Hi, 
The job queue has a time budget, which has been set in my job script.
For example, my current job queue is 24 hours. 
But, my program got SIGKILL (signal 9) within not more than 2 hours since it 
began to run. 
Are there other possible settings that I need to consider ? 
thanks
Jack

> From: jsquy...@cisco.com
> Date: Sun, 27 Mar 2011 20:29:11 -0400
> To: us...@open-mpi.org
> Subject: Re: [OMPI users] OMPI error terminate w/o reasons
> 
> +1 on what Ralph is saying.
> 
> You need to talk to your local administrators and ask them why Torque is 
> killing your job.  Perhaps you're submitting to a queue that only allows jobs 
> to run for a few seconds, or something like that.
> 
> 
> On Mar 27, 2011, at 3:08 PM, Ralph Castain wrote:
> 
> > It means that Torque is unhappy with your job - either you are running 
> > longer than it permits, or you exceeded some other system limit.
> > 
> > Talk to your sys admin about imposed limits.

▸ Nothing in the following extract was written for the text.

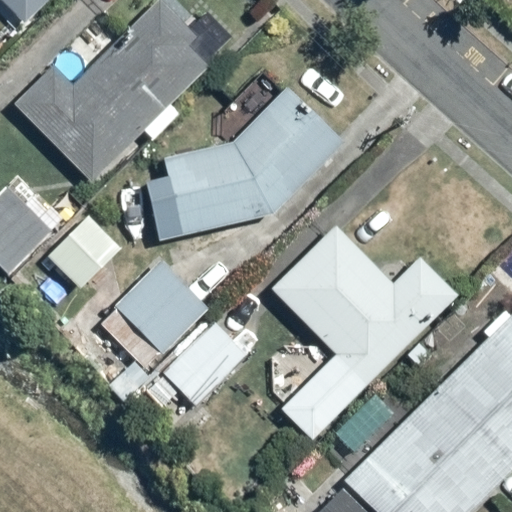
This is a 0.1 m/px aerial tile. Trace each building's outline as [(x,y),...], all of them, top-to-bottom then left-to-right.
[(0,0),(0,11),(18,32),(55,0),(0,0)] [(47,63),(5,104),(65,164),(45,183),(75,213),(107,180),(99,172),(137,135),(150,148),(180,117),(167,105),(218,54),(163,0),(153,0),(69,85),(47,63)] [(165,182),(140,184),(151,243),(269,221),(339,145),(299,115),(310,100),(288,84),(232,147),(214,149),(211,118),(180,121),(183,146),(162,148),(165,182)] [(6,178),(0,184),(0,273),(9,282),(72,218),(37,184),(25,196),(6,178)] [(331,226),(267,293),(330,353),(274,412),(309,445),(397,353),(419,373),(438,353),(420,336),(462,293),(418,251),(389,281),(331,226)] [(207,308),(155,261),(96,326),(101,331),(80,354),(103,375),(121,355),(134,368),(150,350),(160,359),(207,308)] [(482,347),(316,511),(476,511),(511,476),(511,313),(505,306),(472,338),(482,347)] [(254,358),(215,322),(163,379),(194,409),(206,396),(213,402),(254,358)]
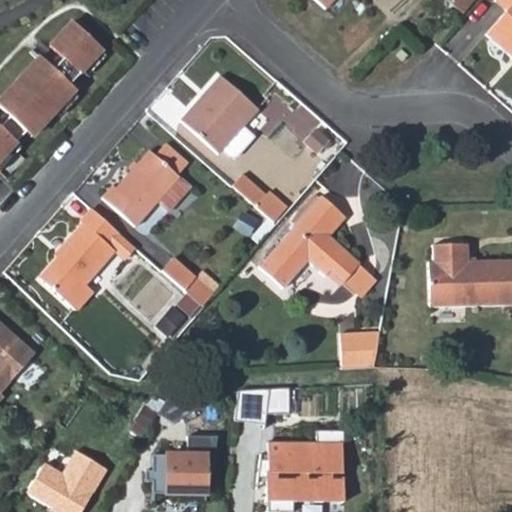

Usually, there are flags you 
> > can provide to your job submission that allow you to change limits for your 
> > program.
> > 
> > 
> > On Mar 27, 2011, at 12:59 PM, Jack Bryan wrote:
> > 
> >> Hi, I have figured out how to run the command. 
> >> 
> >> OMPI_RANKFILE=$HOME/$PBS_JOBID.ranks
> >> 
> >>  mpirun -np 200  -rf $OMPI_RANKFILE --mca btl self,sm,openib 
> >> -output-filename 700g200i200p14ye  ./myapplication 
> >> 
> >> Each process print out to a distinct file.
> >> 
> >> But, the program is terminated by the error :
> >> ---------------------------------------------------------------------------------------------------------------------
> >> =>> PBS: job killed: node 18 (n314) requested job terminate, 'EOF' (code 
> >> 1099) - received SISTER_EOF attempting to communicate with sister MOM's
> >> mpirun: Forwarding signal 10 to job
> >> mpirun: killing job...
> >> 
> >> --------------------------------------------------------------------------
> >> mpirun was unable to cleanly terminate the daemons on the nodes shown
> >> below. Additional manual cleanup may be required - please refer to
> >> the "orte-clean" tool for assistance.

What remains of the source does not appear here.